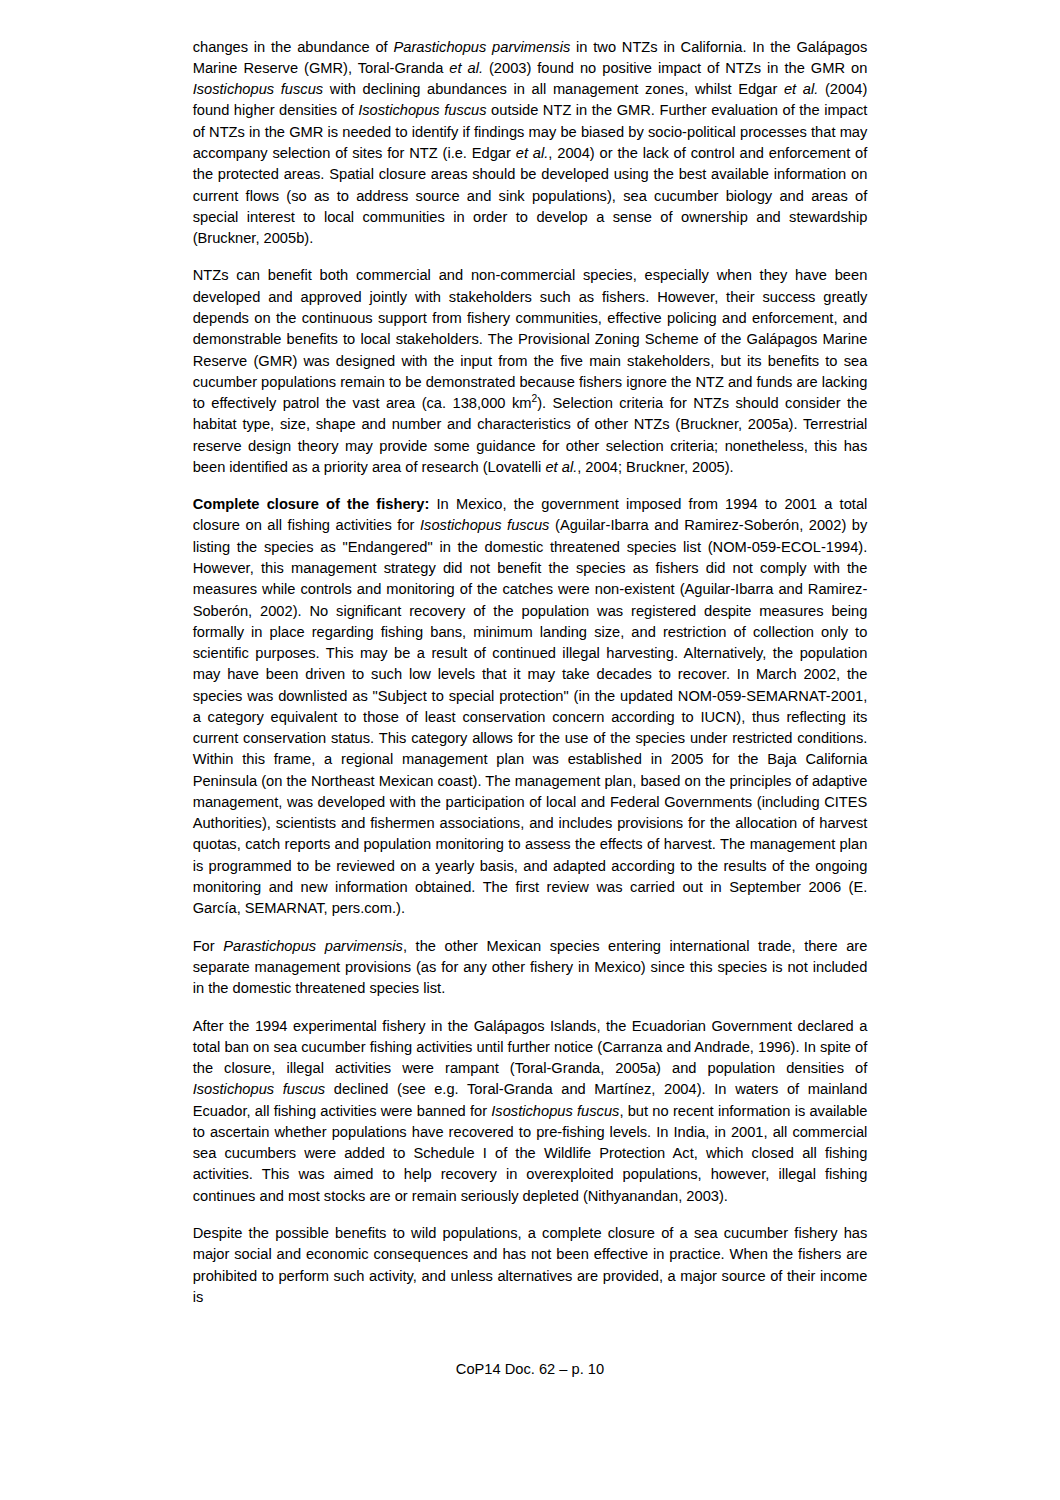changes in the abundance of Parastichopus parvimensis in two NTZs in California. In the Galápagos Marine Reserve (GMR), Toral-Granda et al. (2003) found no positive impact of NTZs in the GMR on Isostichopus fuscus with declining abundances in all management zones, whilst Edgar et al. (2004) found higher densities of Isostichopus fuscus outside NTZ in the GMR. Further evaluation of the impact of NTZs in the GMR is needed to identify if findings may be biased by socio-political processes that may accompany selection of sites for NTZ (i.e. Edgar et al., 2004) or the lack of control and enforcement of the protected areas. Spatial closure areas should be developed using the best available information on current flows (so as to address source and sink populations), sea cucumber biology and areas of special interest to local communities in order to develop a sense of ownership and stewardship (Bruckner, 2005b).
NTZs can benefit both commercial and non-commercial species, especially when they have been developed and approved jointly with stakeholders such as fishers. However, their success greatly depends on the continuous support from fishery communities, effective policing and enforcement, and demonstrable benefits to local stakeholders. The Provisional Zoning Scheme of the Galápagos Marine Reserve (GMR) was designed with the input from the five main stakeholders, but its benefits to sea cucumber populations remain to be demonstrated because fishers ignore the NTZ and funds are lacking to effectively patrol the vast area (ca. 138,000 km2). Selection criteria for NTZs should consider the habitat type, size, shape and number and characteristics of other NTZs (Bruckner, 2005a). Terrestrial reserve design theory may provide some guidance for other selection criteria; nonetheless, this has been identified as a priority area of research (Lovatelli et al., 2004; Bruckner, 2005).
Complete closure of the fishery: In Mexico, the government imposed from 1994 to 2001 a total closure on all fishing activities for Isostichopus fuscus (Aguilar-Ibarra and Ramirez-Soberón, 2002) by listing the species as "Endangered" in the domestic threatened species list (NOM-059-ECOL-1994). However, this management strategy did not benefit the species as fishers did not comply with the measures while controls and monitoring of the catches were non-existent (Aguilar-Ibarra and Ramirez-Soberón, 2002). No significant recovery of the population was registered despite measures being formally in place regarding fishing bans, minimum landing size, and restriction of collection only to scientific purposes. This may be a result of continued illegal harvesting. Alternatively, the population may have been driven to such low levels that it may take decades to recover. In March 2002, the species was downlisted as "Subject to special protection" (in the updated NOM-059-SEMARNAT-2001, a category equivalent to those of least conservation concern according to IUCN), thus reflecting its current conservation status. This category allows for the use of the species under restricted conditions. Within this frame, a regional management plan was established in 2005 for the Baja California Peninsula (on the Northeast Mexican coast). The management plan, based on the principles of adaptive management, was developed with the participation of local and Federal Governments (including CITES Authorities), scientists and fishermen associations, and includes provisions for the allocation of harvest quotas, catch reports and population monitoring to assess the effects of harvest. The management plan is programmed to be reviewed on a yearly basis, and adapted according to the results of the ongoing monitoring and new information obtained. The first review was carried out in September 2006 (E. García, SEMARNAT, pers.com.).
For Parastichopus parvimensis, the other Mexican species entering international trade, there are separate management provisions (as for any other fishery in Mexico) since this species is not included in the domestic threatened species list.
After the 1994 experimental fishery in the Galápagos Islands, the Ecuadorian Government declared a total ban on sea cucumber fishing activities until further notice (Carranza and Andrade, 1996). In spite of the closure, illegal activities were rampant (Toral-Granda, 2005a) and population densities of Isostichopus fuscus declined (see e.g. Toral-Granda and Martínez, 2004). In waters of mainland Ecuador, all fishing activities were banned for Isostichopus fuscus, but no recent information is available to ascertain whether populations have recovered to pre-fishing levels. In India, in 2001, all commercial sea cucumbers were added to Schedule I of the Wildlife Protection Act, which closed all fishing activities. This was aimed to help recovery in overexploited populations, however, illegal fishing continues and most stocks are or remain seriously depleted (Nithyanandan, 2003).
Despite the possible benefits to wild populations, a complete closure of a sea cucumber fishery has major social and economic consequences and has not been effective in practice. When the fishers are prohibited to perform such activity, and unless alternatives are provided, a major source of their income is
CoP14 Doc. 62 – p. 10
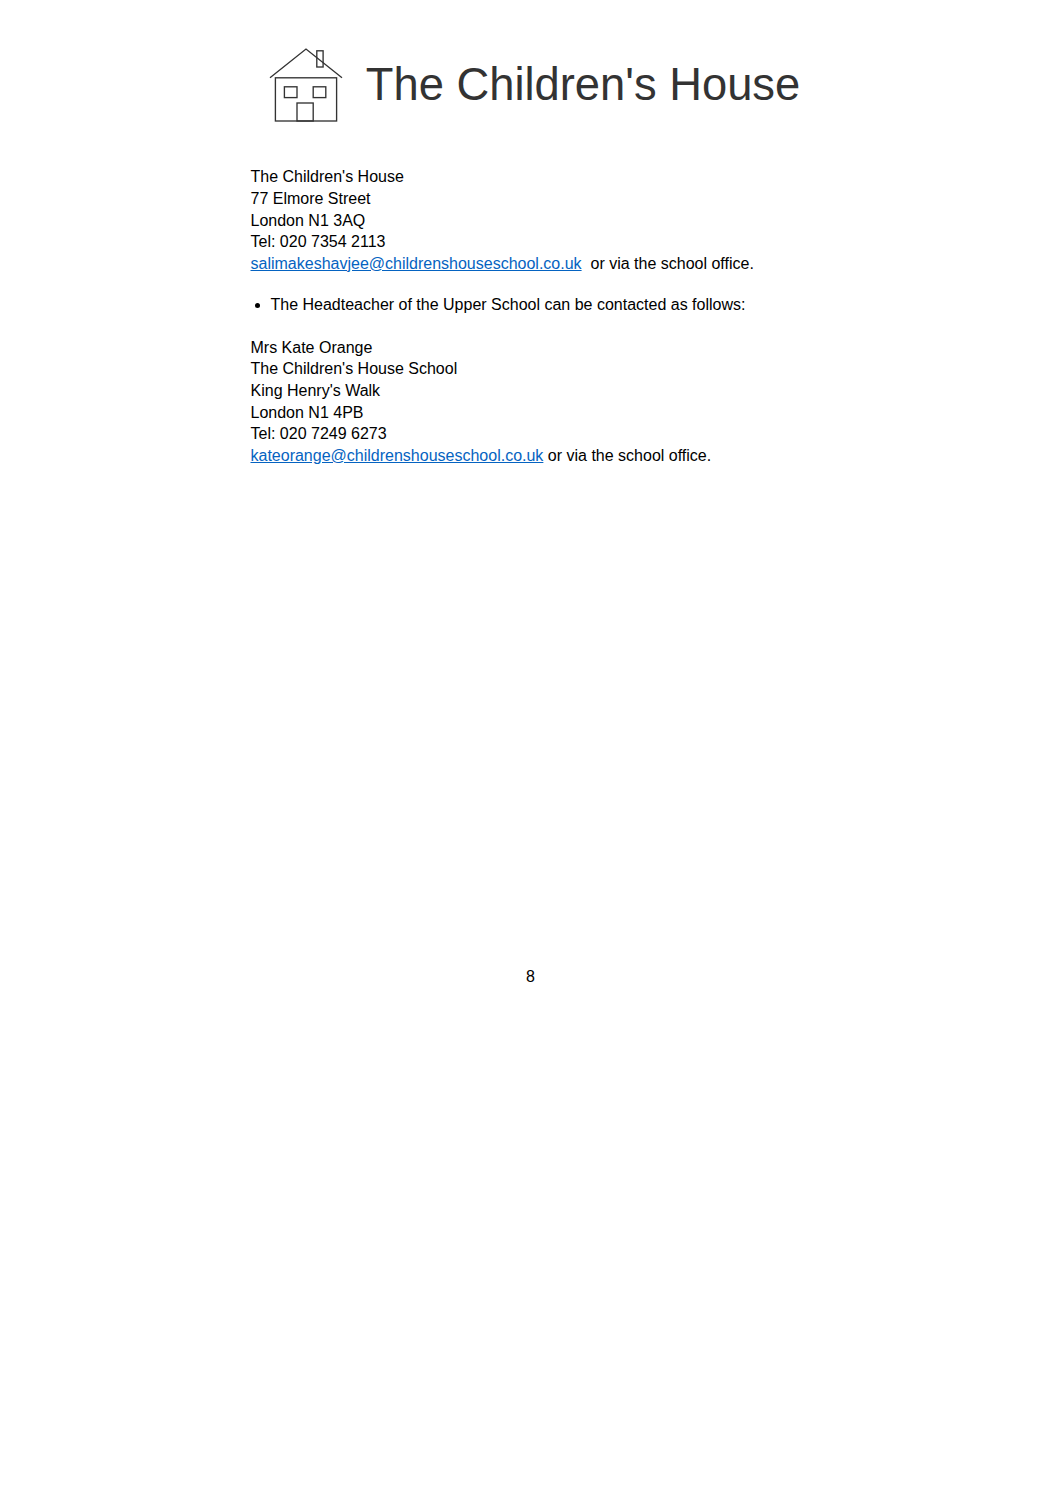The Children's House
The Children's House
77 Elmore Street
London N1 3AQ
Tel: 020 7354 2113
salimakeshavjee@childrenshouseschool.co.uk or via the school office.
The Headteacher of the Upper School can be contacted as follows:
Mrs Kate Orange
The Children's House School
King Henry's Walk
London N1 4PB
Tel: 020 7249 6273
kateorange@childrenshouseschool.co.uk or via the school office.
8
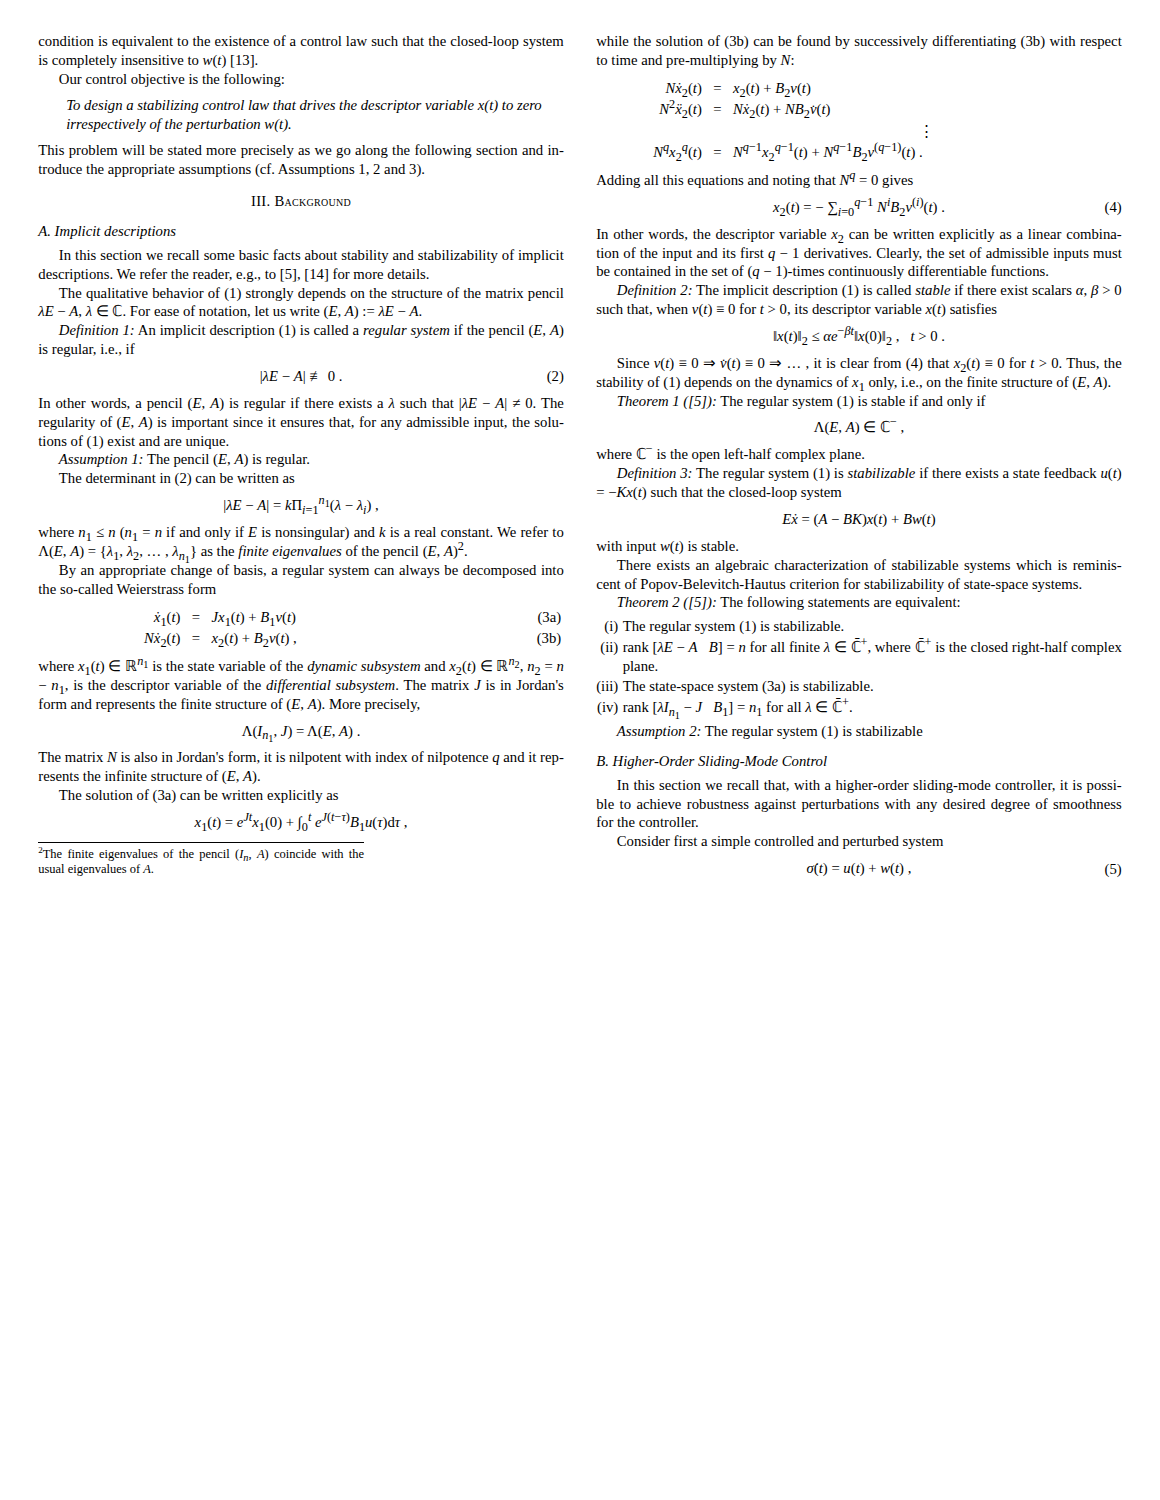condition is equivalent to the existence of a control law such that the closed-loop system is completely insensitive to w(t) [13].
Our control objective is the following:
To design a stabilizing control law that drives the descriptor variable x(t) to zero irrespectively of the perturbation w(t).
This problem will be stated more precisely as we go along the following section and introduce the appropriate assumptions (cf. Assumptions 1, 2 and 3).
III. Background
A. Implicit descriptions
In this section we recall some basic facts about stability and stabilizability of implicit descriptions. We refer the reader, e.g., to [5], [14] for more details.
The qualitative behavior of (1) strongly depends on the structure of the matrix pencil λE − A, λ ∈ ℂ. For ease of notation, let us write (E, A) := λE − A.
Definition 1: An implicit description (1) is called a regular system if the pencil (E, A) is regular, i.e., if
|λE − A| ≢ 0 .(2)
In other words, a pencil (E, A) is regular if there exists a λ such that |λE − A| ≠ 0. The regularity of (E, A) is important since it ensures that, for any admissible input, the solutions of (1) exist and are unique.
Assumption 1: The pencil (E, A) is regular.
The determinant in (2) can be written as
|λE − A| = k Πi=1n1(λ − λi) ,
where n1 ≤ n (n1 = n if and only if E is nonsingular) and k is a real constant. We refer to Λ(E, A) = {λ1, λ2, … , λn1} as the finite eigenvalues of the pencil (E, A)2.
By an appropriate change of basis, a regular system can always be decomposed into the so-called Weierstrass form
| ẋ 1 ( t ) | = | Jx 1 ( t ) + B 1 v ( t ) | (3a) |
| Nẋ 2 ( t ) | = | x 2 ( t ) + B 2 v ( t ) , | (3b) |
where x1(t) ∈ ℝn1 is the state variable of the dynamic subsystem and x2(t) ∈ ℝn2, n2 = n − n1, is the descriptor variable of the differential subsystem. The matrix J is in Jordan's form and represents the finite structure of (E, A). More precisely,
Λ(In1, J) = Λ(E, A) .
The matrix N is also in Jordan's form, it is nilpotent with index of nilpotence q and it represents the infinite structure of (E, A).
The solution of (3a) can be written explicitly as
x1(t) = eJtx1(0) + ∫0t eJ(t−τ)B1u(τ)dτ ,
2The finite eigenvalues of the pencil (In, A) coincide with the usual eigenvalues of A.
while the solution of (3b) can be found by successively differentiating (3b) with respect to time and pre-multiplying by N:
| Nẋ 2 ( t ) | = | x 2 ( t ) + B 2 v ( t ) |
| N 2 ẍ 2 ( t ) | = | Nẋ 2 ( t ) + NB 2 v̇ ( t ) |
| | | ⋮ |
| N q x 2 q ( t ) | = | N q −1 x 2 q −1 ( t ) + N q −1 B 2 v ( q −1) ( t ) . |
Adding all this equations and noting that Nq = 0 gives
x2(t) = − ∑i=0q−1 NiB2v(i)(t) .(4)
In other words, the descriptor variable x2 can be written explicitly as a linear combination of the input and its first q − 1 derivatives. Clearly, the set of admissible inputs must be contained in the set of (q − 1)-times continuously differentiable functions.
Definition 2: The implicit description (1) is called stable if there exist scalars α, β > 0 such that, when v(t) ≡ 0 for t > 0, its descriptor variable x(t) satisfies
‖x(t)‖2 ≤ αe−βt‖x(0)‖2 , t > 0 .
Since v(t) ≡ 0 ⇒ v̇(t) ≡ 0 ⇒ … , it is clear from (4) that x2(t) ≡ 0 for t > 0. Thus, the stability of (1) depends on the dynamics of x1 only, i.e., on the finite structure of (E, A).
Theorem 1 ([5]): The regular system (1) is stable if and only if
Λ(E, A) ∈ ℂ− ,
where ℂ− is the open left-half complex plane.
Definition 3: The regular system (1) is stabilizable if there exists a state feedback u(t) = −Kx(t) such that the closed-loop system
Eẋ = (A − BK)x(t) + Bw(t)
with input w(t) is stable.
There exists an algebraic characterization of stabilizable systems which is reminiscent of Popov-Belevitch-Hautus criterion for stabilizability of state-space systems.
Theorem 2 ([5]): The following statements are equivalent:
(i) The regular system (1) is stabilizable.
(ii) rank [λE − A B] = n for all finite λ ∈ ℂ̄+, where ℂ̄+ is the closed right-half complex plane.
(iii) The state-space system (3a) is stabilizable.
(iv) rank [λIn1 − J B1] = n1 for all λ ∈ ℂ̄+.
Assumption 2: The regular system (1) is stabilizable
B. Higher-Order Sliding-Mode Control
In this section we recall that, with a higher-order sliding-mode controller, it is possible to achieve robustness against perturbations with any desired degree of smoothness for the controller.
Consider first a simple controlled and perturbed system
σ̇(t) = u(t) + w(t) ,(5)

====

TASK INSTRUCTIONS
Please copy the lines in the records above between the one holding "Assumption 1: The pencil (E, A) is regular." and the one holding "αe−βt‖x(0)‖2 , t > 0 .", inclusive, exactly and with no other line.

SOLUTION TO THIS EXERCISE
Assumption 1: The pencil (E, A) is regular.
The determinant in (2) can be written as
|λE − A| = k Πi=1n1(λ − λi) ,
where n1 ≤ n (n1 = n if and only if E is nonsingular) and k is a real constant. We refer to Λ(E, A) = {λ1, λ2, … , λn1} as the finite eigenvalues of the pencil (E, A)2.
By an appropriate change of basis, a regular system can always be decomposed into the so-called Weierstrass form
| ẋ 1 ( t ) | = | Jx 1 ( t ) + B 1 v ( t ) | (3a) |
| Nẋ 2 ( t ) | = | x 2 ( t ) + B 2 v ( t ) , | (3b) |
where x1(t) ∈ ℝn1 is the state variable of the dynamic subsystem and x2(t) ∈ ℝn2, n2 = n − n1, is the descriptor variable of the differential subsystem. The matrix J is in Jordan's form and represents the finite structure of (E, A). More precisely,
Λ(In1, J) = Λ(E, A) .
The matrix N is also in Jordan's form, it is nilpotent with index of nilpotence q and it represents the infinite structure of (E, A).
The solution of (3a) can be written explicitly as
x1(t) = eJtx1(0) + ∫0t eJ(t−τ)B1u(τ)dτ ,
2The finite eigenvalues of the pencil (In, A) coincide with the usual eigenvalues of A.
while the solution of (3b) can be found by successively differentiating (3b) with respect to time and pre-multiplying by N:
| Nẋ 2 ( t ) | = | x 2 ( t ) + B 2 v ( t ) |
| N 2 ẍ 2 ( t ) | = | Nẋ 2 ( t ) + NB 2 v̇ ( t ) |
| | | ⋮ |
| N q x 2 q ( t ) | = | N q −1 x 2 q −1 ( t ) + N q −1 B 2 v ( q −1) ( t ) . |
Adding all this equations and noting that Nq = 0 gives
x2(t) = − ∑i=0q−1 NiB2v(i)(t) .(4)
In other words, the descriptor variable x2 can be written explicitly as a linear combination of the input and its first q − 1 derivatives. Clearly, the set of admissible inputs must be contained in the set of (q − 1)-times continuously differentiable functions.
Definition 2: The implicit description (1) is called stable if there exist scalars α, β > 0 such that, when v(t) ≡ 0 for t > 0, its descriptor variable x(t) satisfies
‖x(t)‖2 ≤ αe−βt‖x(0)‖2 , t > 0 .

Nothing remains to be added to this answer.